No green directional arrow will be included for left turns when the light is installed, he said. Krupski said he’s received many calls, comments and concerns about the need for the green directional arrow, as well as suggestions about nixing U turns and other issues, and he’s been forwarding them all to the county’s department of public works for discussion. Krupski welcomes all suggestions from residents.

Krupski said the work was initially planned for fall because power would have to be shut off during the proceedings, and the goal was not to leave residents without air conditioning or refrigeration during the height of the summer.

The intersection, located at Depot Lane and Route 48, has long been a source of concern to residents.

After a neighbor reached out to department of public works in May, discussions began, Krupski said. The department of public works had actually begun the process of collecting traffic data a year ago to justify the new light, Krupski said; a formula must be followed.

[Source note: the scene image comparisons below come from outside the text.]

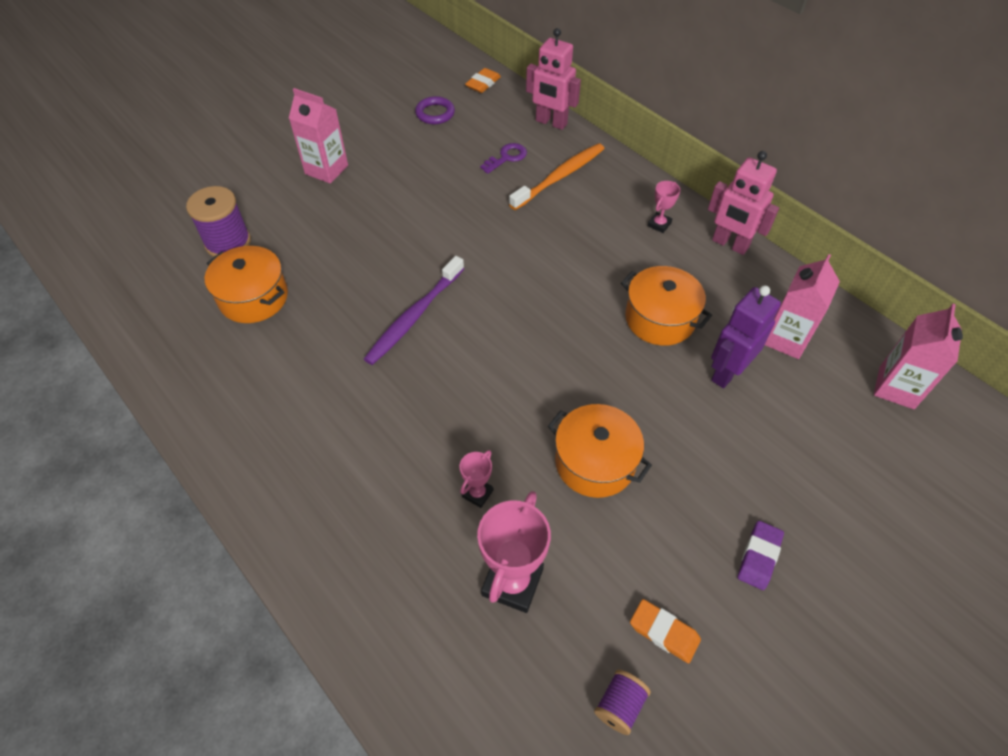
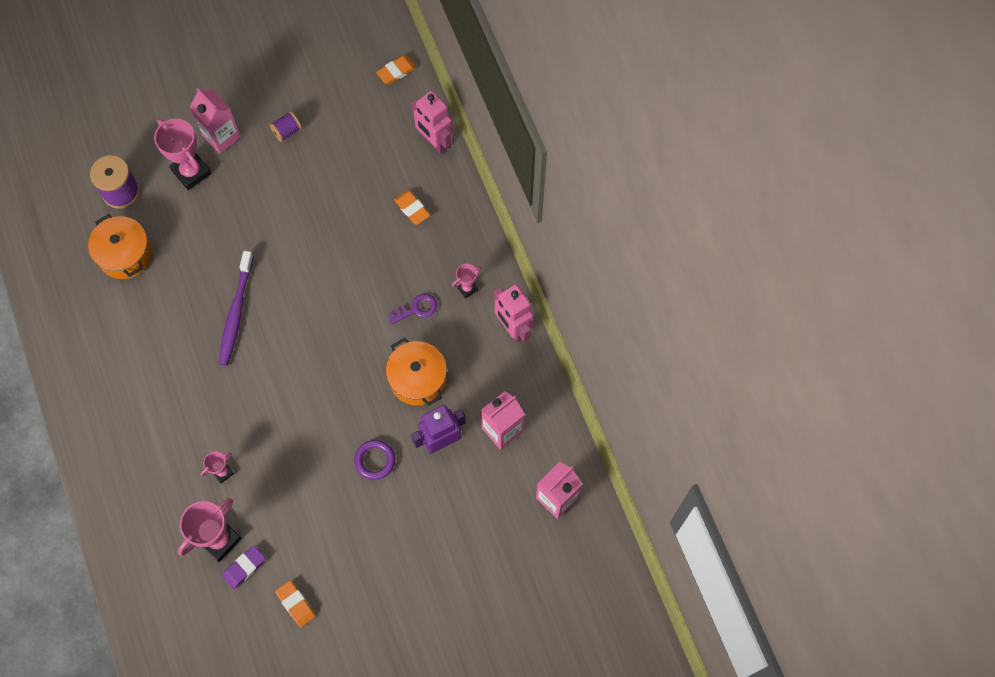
camera: 20 degrees right, 15 degrees up
purple toothbrush [364,256,464,365] -> purple toothbrush turned 45 degrees counterclockwise [219,251,254,366]
purple ring [415,96,455,124] -> purple ring moved to [354,440,395,480]
purple key [480,143,527,174] -> purple key moved to [388,294,437,324]
orange toothbrush [509,143,604,210] -> orange eraser [394,190,430,225]
orange pot [548,404,652,498] -> none
purple spool [594,669,651,735] -> purple spool moved to [269,111,302,142]
purple eraser [738,521,784,590] -> purple eraser moved to [222,545,266,589]
none -> pink trophy [154,118,212,190]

“We are planning on putting a light there. It’s in the planning stages,” Krupski said.

In order to install the new light, higher, larger poles, to support the weight of the light, as well as higher wires, must be placed at the spot where currently, blinking red and yellow lights exist.

The new light was discussed last week at a committee meeting, Krupski said.

The legislator added that traffic lights, while a step in the right direction, do not solve all safety concerns, as motorists continue to ignore basic rules of the road.

Distracted driving, he said, with motorists, texting, talking on their phones, eating, smoking, drinking, applying makeup and even eating have made roads treacherous.

A rumble strip on Route 25 added last year has helped cars from drifting, Krupski said.

Southold Town Police Chie Martin Flatley, at the accident site, agreed. “This is what we’ve always been afraid of.”

The limo driver, he said, tried to make a U turn and head west on Route 48 when he was struck by a pickup. “It was a dangerous move,” he said.

Limos making such turns take up two to three lanes and pose a danger on area roads, Flatley said, one reason why the town has been cautioning against potential tragedy on Route 48 for years.

Steve Romeo, of Peconic, was charged with driving while intoxicated after the crash but later, toxicology results indicated that his his blood alcohol level was .066, less than the legal limit. The charges have not been downgraded, however, due to the ongoing investigation, Suffolk County District Attorney Thomas Spota said at a press conference last week.

The limo driver was not charged; his blood was tested and no presence of alcohol or drugs was found, Spota said.